PROBLEM TO SOLVE
Carry on the description of the childhood cancer family study from the point where it stops.

Clinical Trial Details
— Status: Completed
Administrative data
NCT number |
NCT02470975 |
Other study ID # |
KLS-3325-02-2014 |
Secondary ID |
|
Status |
Completed |
Phase |
|
First received |
|
Last updated |
|
Start date |
June 1, 2015 |
Est. completion date |
December 31, 2021 |
Study information
Verified date |
May 2022 |
Source |
University Children's Hospital, Zurich |
Contact |
n/a |
Is FDA regulated |
No |
Health authority |
|
Study type |
Observational
|
Clinical Trial Summary
Children with newly diagnosed cancer and their parents will be contacted and invited to
participate. Upon agreement, children will be interviewed, both parents will fill out
questionnaires and be additionally interviewed. Using a 3-wave longitudinal design, mainly
self-reported parental we-appraisals and we-disease-appraisals, couple dyadic coping (DC) and
parent-child DC during a course of 12 months will be examined. Additionally, during brief
separate interviews, the parents' speech will be coded for we-appraisals and expressed
emotion regarding the other partner and the child. Findings will provide information on how
family variables affect child QoL over 12 months.
Description:
Background
Researchers and clinicians alike have been calling for family-oriented and longitudinal
research on child cancer (CC). The reason for this is threefold. First, parents are the most
influential context on child development. Second, CC can be considered a "we-family disease",
that is, a stressor that affects the patient, their parents and the interaction within all
family members and subsystems, since they are an interdependent unit. Third, the higher
survivals rates and increased chronicity of CC demand an ongoing adaptation from the whole
family to the illness-related stress. As such, several studies have found associations
between family and child variables during and after cancer treatment, and few studies suggest
a causal relationship of family functioning on child adjustment and quality of life (QoL).
Nevertheless, (1) which family dimensions related with the process of stress, appraisal and
coping with CC, (2) how changes and (3) divergences within those dimensions predict child QoL
over time, remain answered. Research on stress and coping in couples has identified two
crucial dimensions for better relational and health outcomes that have the potential to
provide those answers. "We-Appraisals", which is the process how individuals tend to evaluate
what happens to them as a couple, i.e., in a more relational-oriented way ("we" problem) or
in a more individual way ("I/you" problem); and Dyadic Coping, i.e., the process how couples
cope together with stress. Therefore, the aim to expand and understand these dimensions in
the context of families coping with CC.

Dataset entries
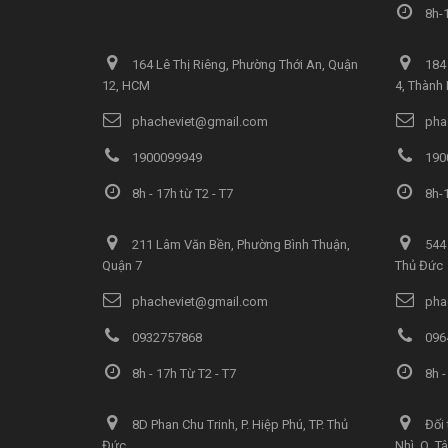
8h-1
164 Lê Thị Riêng, Phường Thới An, Quận
184 
12, HCM
4, Thành
phacheviet@gmail.com
pha
1900099949
190
8h - 17h từ T2 - T7
8h-1
211 Lâm Văn Bền, Phường Bình Thuận,
544 
Quận 7
Thủ Đức
phacheviet@gmail.com
pha
0932757868
096
8h - 17h Từ T2 - T7
8h -
8D Phan Chu Trinh, P. Hiệp Phú, TP. Thủ
Đối 
Đức
Nhì, Q. T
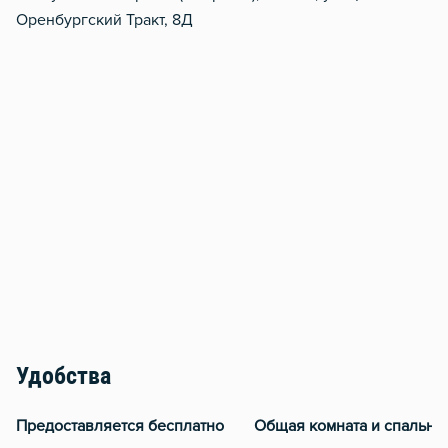
Оренбургский Тракт, 8Д
Удобства
Предоставляется бесплатно
Общая комната и спальня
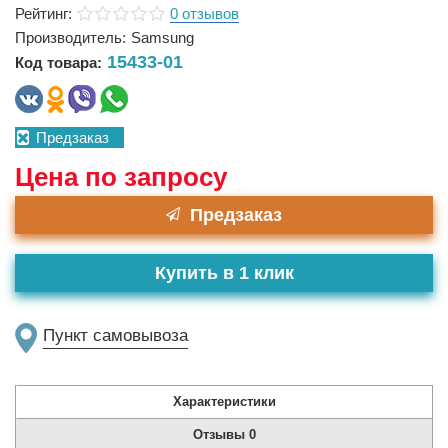
Рейтинг:
0 отзывов
Производитель:
Samsung
15433-01
Код товара:
Предзаказ
Цена по запросу
Предзаказ
Купить в 1 клик
Пункт самовывоза
Характеристики
Отзывы
0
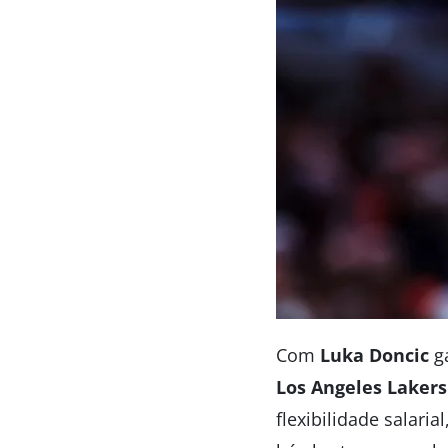
Com
Luka Doncic
ga
Los Angeles Lakers
flexibilidade salari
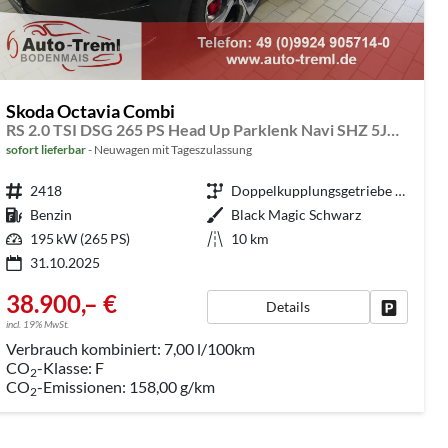
Skoda Octavia Combi
RS 2.0 TSI DSG 265 PS Head Up Parklenk Navi SHZ 5JG DCC 19" AHK-Vorbereitung Dopp. Ladeboden Side Assist
sofort lieferbar
Neuwagen mit Tageszulassung
Fahrzeugnr.
2418
Getriebe
Doppelkupplungsgetriebe (DSG)
Kraftstoff
Benzin
Außenfarbe
Black Magic Schwarz
Leistung
195 kW (265 PS)
Kilometerstand
10 km
31.10.2025
38.900,– €
Details
rken
Fahrzeug
incl. 19% MwSt.
Verbrauch kombiniert:
7,00 l/100km
CO
-Klasse:
F
2
CO
-Emissionen:
158,00 g/km
2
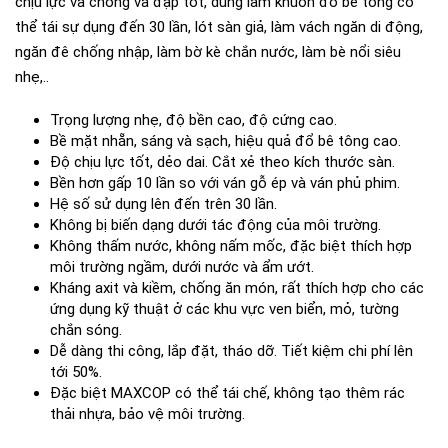
chịu lực và chống va đập tốt, dùng làm khuôn đổ bể tông có
thể tái sự dụng đến 30 lần, lót sàn giả, làm vách ngăn di động,
ngăn đê chống nhập, làm bờ kè chắn nước, làm bè nổi siêu
nhẹ,..
Trọng lượng nhẹ, độ bền cao, độ cứng cao.
Bề mặt nhẵn, sáng và sạch, hiệu quả đổ bê tông cao.
Độ chịu lực tốt, dẻo dai. Cắt xẻ the
o kích thước sàn.
Bền hơn gấp 10 lần so với ván gỗ ép và ván phủ phim.
Hệ số sử dụng lên đến trên 30 lần.
Không bị biến dạng dưới tác động của môi trường.
Không thấm nước, không nấm mốc, đặc biệt thích hợp
môi trường ngầm, dưới nước và ẩm ướt.
Kháng axit và kiềm, chống ăn món, rất thích hợp cho các
ứng dụng kỹ thuật ở các khu vực ven biển, mỏ, tường
chắn sóng.
Dễ dàng thi công, lắp đặt, tháo dỡ. Tiết kiệm chi phí lên
tới 50%.
Đặc biệt MAXCOP có thể tái chế, không tạo thêm rác
thải nhựa, bảo vệ môi trường.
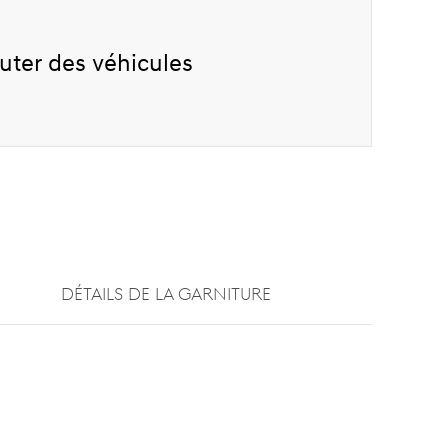
uter des véhicules
DÉTAILS DE LA GARNITURE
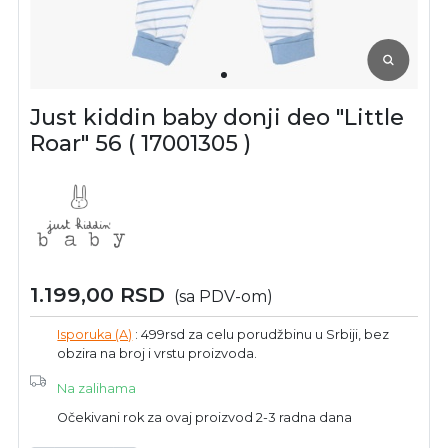
Just kiddin baby donji deo "Little
Roar" 56 ( 17001305 )
1.199,00
RSD
(sa PDV-om)
Isporuka (A)
: 499rsd za celu porudžbinu u Srbiji, bez
obzira na broj i vrstu proizvoda.
Na zalihama
Očekivani rok za ovaj proizvod 2-3 radna dana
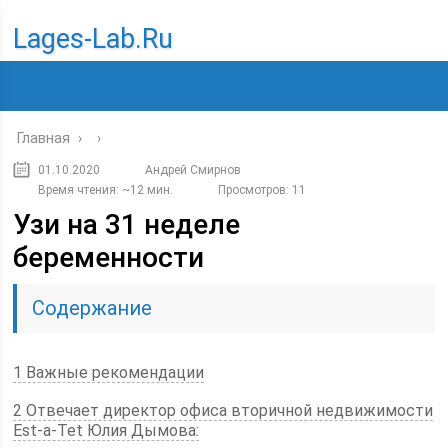
Lages-Lab.ru
Главная
›
›
01.10.2020
Андрей Смирнов
Время чтения: ~12 мин.
Просмотров: 11
Узи на 31 неделе
беременности
Содержание
1 Важные рекомендации
2 Отвечает директор офиса вторичной недвижимости
Est-a-Tet Юлия Дымова:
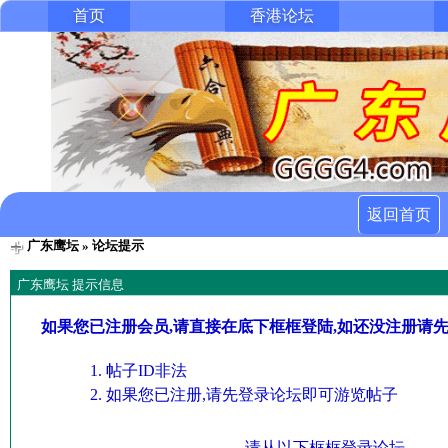
首页
香港论坛
返回首页
广东鹰坛
» 论坛提示
广东鹰坛 提示信息
如果您已注册会员,请直接在底下框框登陆,如还没注册请
帖子ID非法
如果您已注册,请先登录论坛即可游览帖子
请从以下框框登录论坛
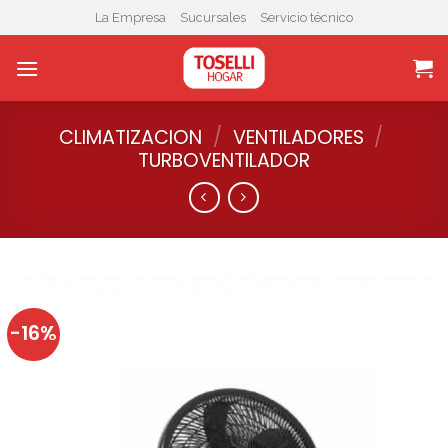
Skip
La Empresa
Sucursales
Servicio técnico
to
content
CLIMATIZACION
/
VENTILADORES
/
TURBOVENTILADOR
-16%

FINAL ANSWER
Aims
Using a three-wave longitudinal design, the investigators aim to examine (1) the role that
parental we-appraisals and we-disease appraisals, couple and parent-child dyadic coping have
for a child's QoL over time, (2) how these variables change over time and how these changes
predict changes in a child's QoL, (3) how congruence or discrepancies within we-appraisals
and we-disease-appraisals, couple and parent-child dyadic coping predict changes in child's
QoL over time, and (4) how observed parental we-appraisals, partner's and parental ex-pressed
emotion predict child' QoL.
Hypothesis
The investigators expect that higher scores on parents' variables will predict positive
changes on child QoL during the first 12 months after cancer diagnosis (T2 and T3). The
investigators expect that changes and discrepancies within parents' variables over time will
predict changes in child QoL at T2 and T3.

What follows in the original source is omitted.